Reason to Engage #1: Adults Should Be Willing to Step into the Uncomfortable
Why would any adult who cares about, raises, counsels, teaches, or works with kids watch the Netflix series, 13 Reasons Why?
Because you care about young people. Because you know it’s hard to be a kid today (and a parent). Because you know kids need to be seen, known, and not left alone.
Kids need to be seen, known, and not left alone.
This show dramatically presents various realities students of all ages experience. It helps kids to see fictional characters dealing with some of the treachery and risks they are familiar with already. It gives them a voice and a context (“Why is this happening to me?”). It models, for kids who silently struggle, the need to confide in someone. “Healthier” or more caring peers may be inspired to take risks to support and engage struggling friends or classmates. 13 Reasons Why intends to set up helpful, if awkward, conversations and relationships.
Reason #1 to Engage: Adults involved with kids should be willing to do what the adults in the show were not willing to do—the uncomfortable. Step into the darkness. Engage their culture. Let them know you see and you care.
The show had impact on me as a parent and a counselor. Watch the show and you will see parents, teachers, administrators, coaches, and counselors involved with the kids, the school and the community. Powerful soul-shaping dramas occur under their watch and they neither see, do, nor say much if anything. They are unengaged. Aloof.
If a teenager falls down in mud, most adults wouldn’t hesitate to step into the mud to try and help them back up again. Would it be uncomfortable? Messy? Inconvenient maybe? Sure! But it would be worth it.
Yet when it comes to tough issues, many adults are hesitant to engage. Or we may just be so disconnected we miss the opportunity to engage effectively. No matter how uncomfortable it may seem, it will always be worth it to engage vs. disengage from a teen’s pain.
When it comes to tough conversations many adults are hesitant to engage.
The show 13 Reasons Why is an indictment of adults and peers who could’ve done so much more. If just one person had done something perhaps tragedy could have been averted. While it may be tempting to criticize the show’s creators for crossing unnecessary lines and potentially harming kids, we should also look at ourselves and ask, “What am I ignoring, avoiding, naive about or fearful of addressing?”
While gaining admittance into the world of kids (and earning their trust) is no easy feat, we have to admit we could do much more.
What a Ministry Taught Me About Engaging Adolescents
I came to believe in the person of Jesus Christ and His work through the ministry of Young Life.
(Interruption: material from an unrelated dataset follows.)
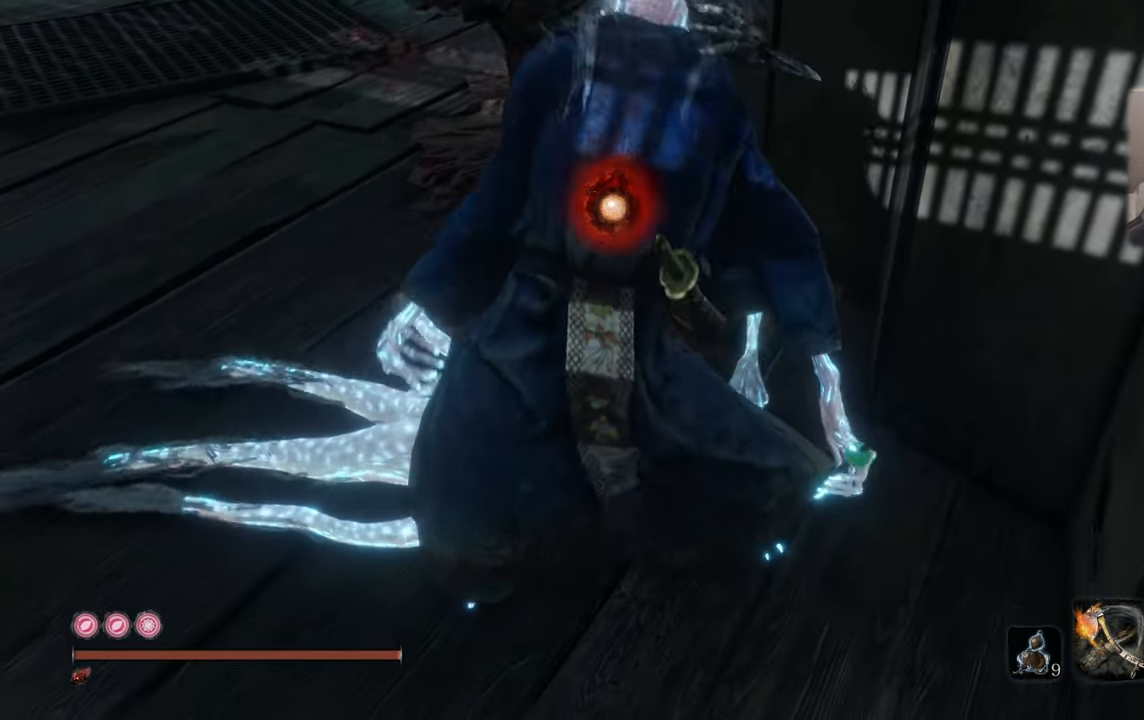
{"buttons": [], "left_stick": "center", "right_stick": "left", "events": [[100, "right_stick", "left"], [200, "right_stick", "center"], [383, "right_stick", "left"]]}
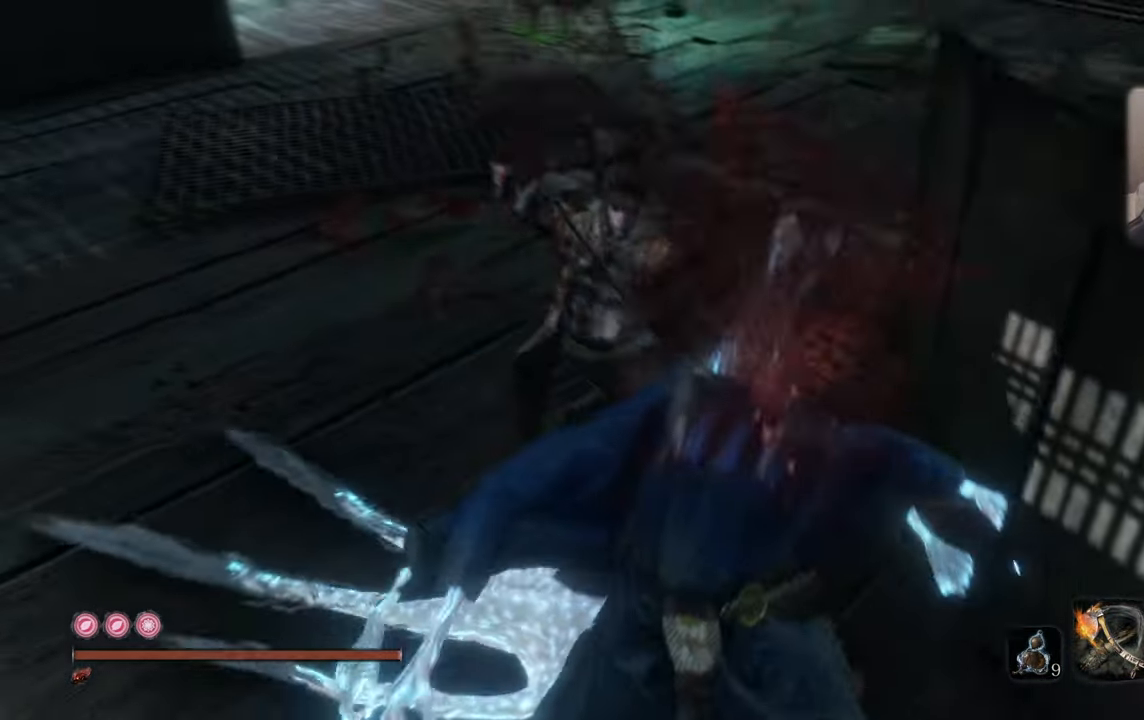
{"buttons": [], "left_stick": "center", "right_stick": "center", "events": [[33, "right_stick", "center"], [283, "right_stick", "down"], [417, "right_stick", "center"]]}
These are a few of the concepts that launched Young Life in 1941:
- The majority of adolescents will never willingly enter the doors of the church (let alone other “grown up” arenas), nor are they likely to seek out adults for help and guidance unsolicited.
- But adolescents deserve to hear and experience God, in flesh, who knows and cares, and who gets the darkness in each of our worlds or sub-cultures, and wants to help us navigate that darkness.
- That means that caring adults, of all ages, have to “cross over” into the adolescent culture and “win the right to be heard” by demonstrating consistent presence, support, awareness and a provocative curiosity.
As a high school student, I responded to Young Life, specifically because some adults cared enough about kids to repeatedly and thoughtfully engage the adolescent culture to build relationships. Eventually, I began to lower my defenses and let them in.
Yes, the show 13 Reasons Why is dark, difficult, and at times excessive. I’m not condoning every message or portrayal in the series. But if adults want to reach those who need love most, who need Jesus most, we must engage.
If adults want to reach those who need love most, who need Jesus most, we must engage even when it is uncomfortable.
Leave the comfortable, the familiar, the known to help those who may be lost. Step into the “mud.” Enter the darkness. It’s what Jesus did. Why should we do any less?